Maybe I'm misunderstanding you, but isn't that standard for pretty much every C-style language? Define a variable outside a function, parallel to the function, and even though that variable is outside the scope of the function it's still accessible inside the function. Or did you mean something else?
In languages I'm most familiar with, you can't access variables defined outside of the function within the function unless the variable is a class or global variable. So for example in Python you can do:
irb(main):001> x = "hello"
=> "hello"
irb(main):002\* def test
irb(main):003\* puts x
irb(main):004> end
=> :test
irb(main):005> test
(irb):3:in `test': undefined local variable or method `x' for main:Object (NameError)

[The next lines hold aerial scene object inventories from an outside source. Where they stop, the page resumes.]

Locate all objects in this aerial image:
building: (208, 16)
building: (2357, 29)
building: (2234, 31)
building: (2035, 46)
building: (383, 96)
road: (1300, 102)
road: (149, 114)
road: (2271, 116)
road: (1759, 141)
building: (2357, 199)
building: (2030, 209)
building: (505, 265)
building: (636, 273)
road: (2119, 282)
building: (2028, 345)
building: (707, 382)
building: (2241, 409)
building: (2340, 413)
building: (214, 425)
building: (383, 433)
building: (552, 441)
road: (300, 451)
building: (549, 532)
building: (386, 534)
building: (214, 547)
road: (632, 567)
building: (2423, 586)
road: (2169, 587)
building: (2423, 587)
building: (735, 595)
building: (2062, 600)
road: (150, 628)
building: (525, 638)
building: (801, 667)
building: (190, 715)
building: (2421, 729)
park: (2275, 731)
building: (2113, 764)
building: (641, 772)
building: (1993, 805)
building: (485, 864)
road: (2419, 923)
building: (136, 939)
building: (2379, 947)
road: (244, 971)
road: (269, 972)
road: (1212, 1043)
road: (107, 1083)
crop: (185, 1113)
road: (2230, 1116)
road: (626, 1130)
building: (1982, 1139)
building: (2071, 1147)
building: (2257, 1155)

This makes much more sense to me, since x is defined outside of the scope of test, so why should test have access to it?
Python has nested functions which does allow access to the nest...er function's variables. The rest does conform to expectations, you get to use parameters, locally declared variables and globals.
I'm not too familiar with Python, but isn't that just lexical scope, the same as most languages that support nested functions? Starting with the lambda calculus and all the languages it influenced, including even JavaScript.
Correct. It behaves like JavaScript and many other languages. You can't modify such variables in the outer scope from the inner scope unless you explicitly use the "nonlocal" declaration.